■ Fragmento de página ■
╭──

Pero me encantaba cómo cantaba el coro en misa, y me fascinaban las iglesias y su parafernalia, todos los dorados, el brillo y el mundo; descubriría después que estaba enamorada de formas católicas. Sustituí todo el sustrato de religión católica que tan importante había sido, era y sigue siendo por un nuevo dios, mi Dios de la razón, y de él me convertí en fanática semejante a lo que habría sido de tener algún tipo de fe. Cuando la razón atea no fue suficiente, menos mal, busqué un tercer dios, en un desarrollo bastante común manque prematuro, y tuve una fase marxista-leninista. Acabó cuando leí a Gramsci, y quedó del todo aniquilada cuando me transformé en una posmoderna, lo cual es probablemente de las mejores cosas que me han pasado en la vida. Convertida en una sucia relativista, ahora ya ni siquiera me nombro atea, sino agnóstica, y eso las veces que directamente no me reivindico católica, aunque no haya tenido contacto alguno con dios, más allá de las veces que puede que sí, pero que creo que son solo sugestiones mentales. ¡Toma ya!
Creo que hay que hacer entrismo, como los trotskistas —algunas veces también me han hablado de la técnica del castor, pero creo que eso no puede extrapolarse de corrientes marxistas a parroquias—, en las bases católicas, porque hay que liberar las energías del verdadero catolicismo, que prefigura muchas cosas buenas que estaban en mi tercer Dios —mayúscula elegida, voluntaria, porque son todos lo mismo—, el marxista. Una vez, en uno de estos debates de Gen Playz, me tocó desde la pantallita entablar discusión con un pavo “católico” de la derechita neoliberal, y yo me reivindiqué con gusto como la más católica de todos los presentes, porque no iba a dejar a un friki larpero robarme una herencia cultural que hoy en día puede representar —potencialmente, para algunos sectores, y sólo si se gestionan bien las cosas— ideales como la justicia social o la solidaridad. ¿Nos hemos olvidado de la expulsión de los mercaderes? Yo, si eres turbocapitalista, te expulso de mi Iglesia, sin más miramientos.

╰──

■ Problemas por resolver ■
1) Según el fragmento sobre religión y política, ¿por qué la autora se reivindicó como la más católica de todos los presentes en el debate de Gen Playz? Responde en una a tres oraciones.
2) Prolonga el fragmento sobre religión y política a partir de su última oración.

■ Filas de datos ■
╭──

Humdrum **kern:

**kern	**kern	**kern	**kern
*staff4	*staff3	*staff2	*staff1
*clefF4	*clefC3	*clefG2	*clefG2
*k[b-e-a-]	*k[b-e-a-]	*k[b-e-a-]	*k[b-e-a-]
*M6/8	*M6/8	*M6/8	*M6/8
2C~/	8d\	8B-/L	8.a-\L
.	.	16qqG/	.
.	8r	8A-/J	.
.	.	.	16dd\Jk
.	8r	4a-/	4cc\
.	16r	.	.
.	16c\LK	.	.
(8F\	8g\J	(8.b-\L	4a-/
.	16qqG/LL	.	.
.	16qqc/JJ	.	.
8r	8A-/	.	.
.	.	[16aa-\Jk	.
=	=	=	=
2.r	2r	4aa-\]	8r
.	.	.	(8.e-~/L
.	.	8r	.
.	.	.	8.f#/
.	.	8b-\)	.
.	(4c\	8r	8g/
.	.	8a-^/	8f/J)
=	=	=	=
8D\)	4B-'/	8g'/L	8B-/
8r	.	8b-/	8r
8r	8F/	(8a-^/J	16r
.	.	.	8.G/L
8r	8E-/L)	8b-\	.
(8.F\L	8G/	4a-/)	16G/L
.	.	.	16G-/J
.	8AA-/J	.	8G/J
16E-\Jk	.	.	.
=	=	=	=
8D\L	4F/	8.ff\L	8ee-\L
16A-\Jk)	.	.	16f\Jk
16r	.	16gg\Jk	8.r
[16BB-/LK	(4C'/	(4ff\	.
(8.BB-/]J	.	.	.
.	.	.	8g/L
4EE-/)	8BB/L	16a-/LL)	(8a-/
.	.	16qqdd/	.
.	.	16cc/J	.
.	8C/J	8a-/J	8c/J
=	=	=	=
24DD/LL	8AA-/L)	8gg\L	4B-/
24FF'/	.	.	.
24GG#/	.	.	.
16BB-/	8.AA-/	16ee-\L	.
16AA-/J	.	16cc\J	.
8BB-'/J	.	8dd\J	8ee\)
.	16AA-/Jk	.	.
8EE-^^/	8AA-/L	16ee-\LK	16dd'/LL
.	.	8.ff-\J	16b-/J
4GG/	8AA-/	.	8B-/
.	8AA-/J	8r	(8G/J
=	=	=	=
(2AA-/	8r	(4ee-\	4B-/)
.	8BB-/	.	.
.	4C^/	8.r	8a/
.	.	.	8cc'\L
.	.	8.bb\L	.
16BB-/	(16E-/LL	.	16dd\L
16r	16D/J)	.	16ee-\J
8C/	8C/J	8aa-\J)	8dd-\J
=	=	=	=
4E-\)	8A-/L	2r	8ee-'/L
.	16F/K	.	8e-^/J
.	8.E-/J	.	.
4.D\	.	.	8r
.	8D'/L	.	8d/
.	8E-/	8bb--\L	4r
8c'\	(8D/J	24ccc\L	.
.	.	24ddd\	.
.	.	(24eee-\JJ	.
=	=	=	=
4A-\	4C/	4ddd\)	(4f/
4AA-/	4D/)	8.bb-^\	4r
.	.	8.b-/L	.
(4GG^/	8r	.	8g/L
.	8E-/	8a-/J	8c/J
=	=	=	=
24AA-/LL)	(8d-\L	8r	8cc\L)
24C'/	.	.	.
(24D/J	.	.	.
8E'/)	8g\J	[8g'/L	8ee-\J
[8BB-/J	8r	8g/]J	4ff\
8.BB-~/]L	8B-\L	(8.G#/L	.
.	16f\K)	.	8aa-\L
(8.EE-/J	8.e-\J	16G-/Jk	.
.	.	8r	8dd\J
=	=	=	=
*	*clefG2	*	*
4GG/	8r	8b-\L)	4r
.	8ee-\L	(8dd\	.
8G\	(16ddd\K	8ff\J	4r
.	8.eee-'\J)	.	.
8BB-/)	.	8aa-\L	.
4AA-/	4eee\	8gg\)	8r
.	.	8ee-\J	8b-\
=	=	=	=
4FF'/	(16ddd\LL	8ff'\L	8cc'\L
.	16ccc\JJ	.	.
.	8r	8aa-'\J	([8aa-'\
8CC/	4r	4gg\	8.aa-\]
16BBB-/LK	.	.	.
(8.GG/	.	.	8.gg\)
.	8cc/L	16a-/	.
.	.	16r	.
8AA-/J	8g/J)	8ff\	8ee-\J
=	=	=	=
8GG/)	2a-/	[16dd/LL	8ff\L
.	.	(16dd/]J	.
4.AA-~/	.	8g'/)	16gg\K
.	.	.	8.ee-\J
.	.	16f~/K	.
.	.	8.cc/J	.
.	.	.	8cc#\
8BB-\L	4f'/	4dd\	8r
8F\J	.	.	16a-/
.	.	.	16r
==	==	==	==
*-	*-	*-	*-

╰──

■ Resultados ■
1) Se reivindicó así porque no iba a dejar que un "friki larpero" le robara una herencia cultural. Según el fragmento, esa herencia puede representar hoy, potencialmente y para algunos sectores, ideales como la justicia social o la solidaridad.

2)
Desconfío de todo vocabulario inmóvil y dogmático, de las sentencias firmes, de las verdades claras y absolutas; creo, no obstante, que necesitamos como faros ciertas ideas para que nos iluminen el camino, para que aporten humanamente direcciones. Dios es una bella imagen de esta luz, de ciertas esencias o ideales que sí que hay que perseguir, aunque el foco lo pongamos en el día a día. Iris Murdoch, con su jueguito de palabras sobre good and God, da para mí en el clavo: la necesidad, en nuestras sociedades secularizadas, de soles que iluminen con la misma intensidad; más soles sin fin, más soles infinitos, más luces, caminos y horizontes.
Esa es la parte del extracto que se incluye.